NGO Shipbreaking Platform, a coalition campaigning for clean and safe ship recycling, has joined K’ómoks First Nation (KFN) and the local residents in calling on the authorities to look into scrapping operations at Union Bay.

On 11 January, NGO Shipbreaking Platform sent an official letter of concern to all Canadian competent bodies stating the support to the affected communities that first raised concerns regarding scrapping operations at Union Bay eighteen months ago.

As disclosed, KFN and the coalition are calling upon the federal, provincial and regional authorities to make sure that the activities carried out by the operator, Deep Water Recovery (DWR), cease to cause harm to both local communities and the surrounding environment.

In December 2020, DWR converted a former log-sort location in an improvised shipbreaking yard to pull apart barges.

According to NGO, the shipbreaking activities are in violation of district zoning bylaws, and, to date, the Comox Valley Regional District is still allowing for hazardous operations to take place only a few metres away from several residential houses and within an ecologically and biologically significant area (EBSA).

The foreign management of DWR stated that very stringent environmental plans are in place. However, BGO claims that drone footage and photos of the site show vessels taken apart without impermeable flooring and drainage systems in place.

The coalition added that no environmental impact assessment or public consultation prior to the dismantling activities having started was conducted.

“We do not consider that the landing of vessels onto shores that are unable to contain the many hazardous materials onboard and embedded within the ships’ structures, as currently happening at Union Bay, is a sustainable or acceptable way of recycling ships”, says Nicola Mulinaris, senior communication and policy advisor at the NGO Shipbreaking Platform.

At the moment, the two former US Government vessels and a BC Ferries Corporation’s passenger ship are moored at Union Bay, possibly waiting to be scrapped. Given their age and type, the ships are likely to contain high amounts of toxic substances in their structures, including asbestos and PCBs, NGO said.

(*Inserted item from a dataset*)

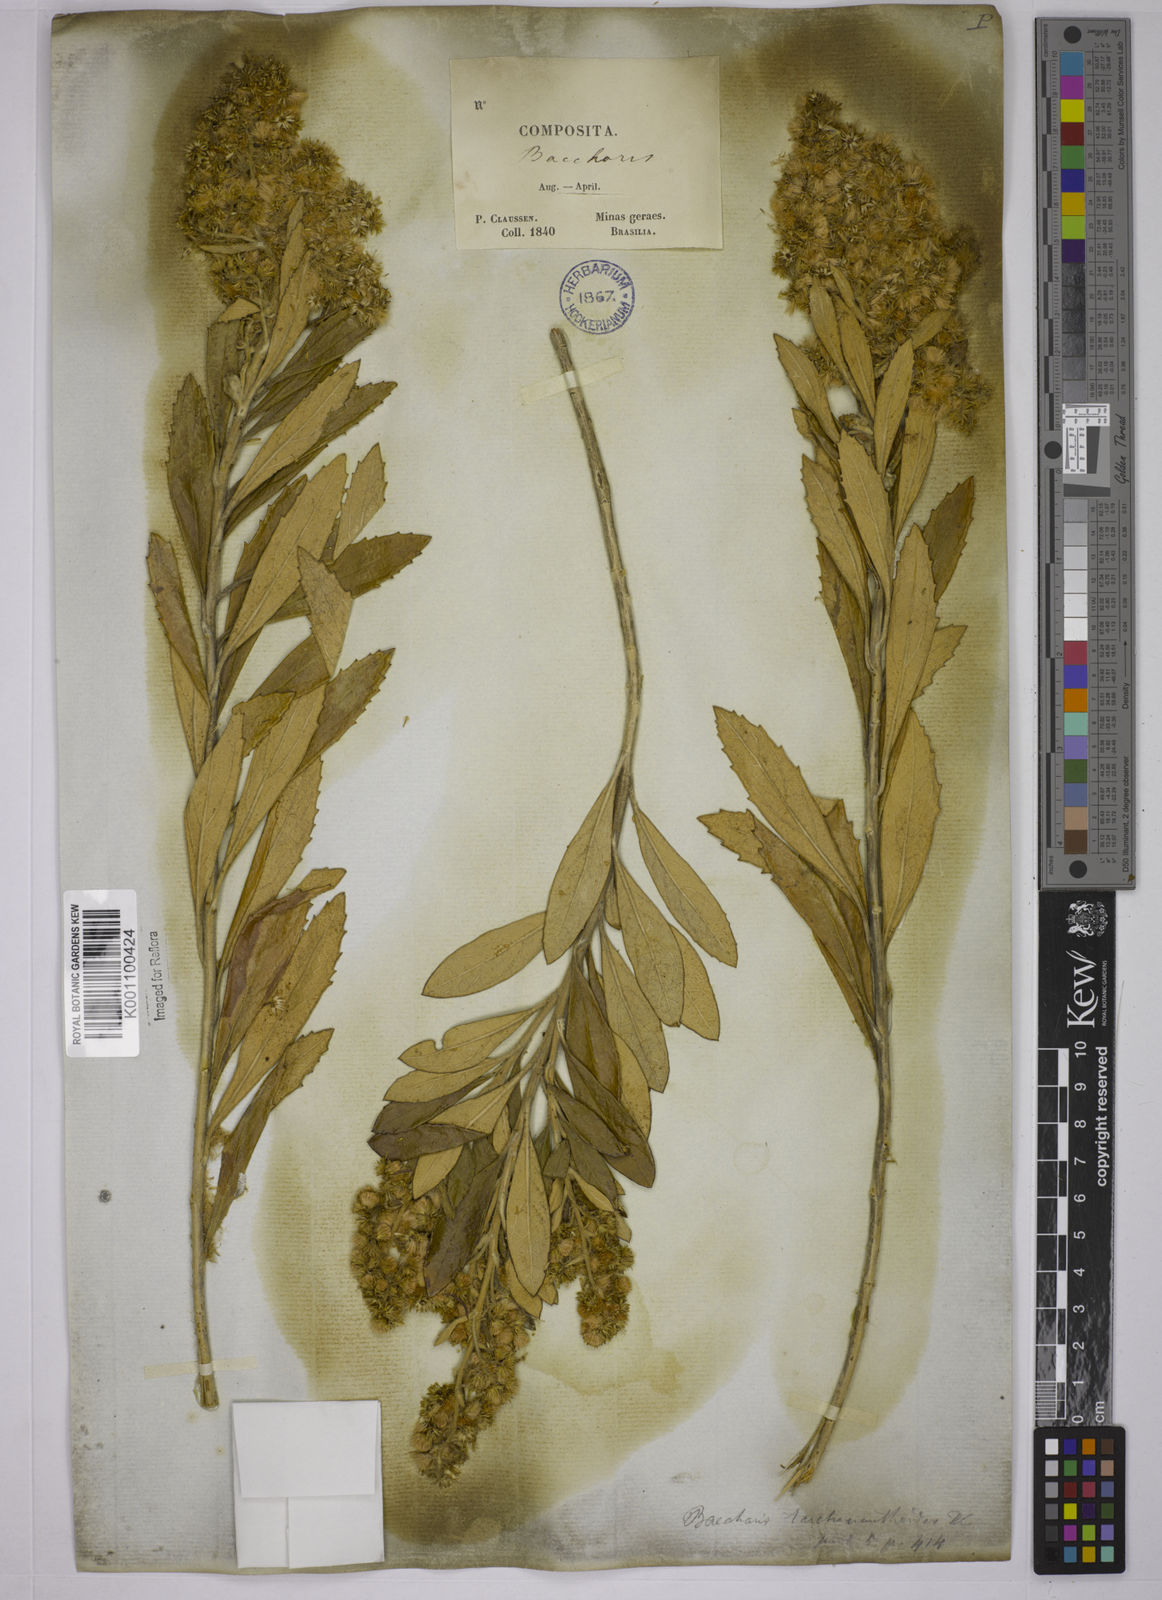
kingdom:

“Vessels can only be recycled in a safe and environmentally sound manner at proper industrial sites that ensure a contained environment with impermeable flooring and drainage systems. We, therefore, urge Canadian authorities to halt immediately the breaking of ships at Union Bay and take an example from the existing EU legislation on ship recycling. We also call upon BC Ferries to opt for a sustainable option for its end-of-life Queen of Burnaby, as well as its other remaining older units”, Mulinaris concludes.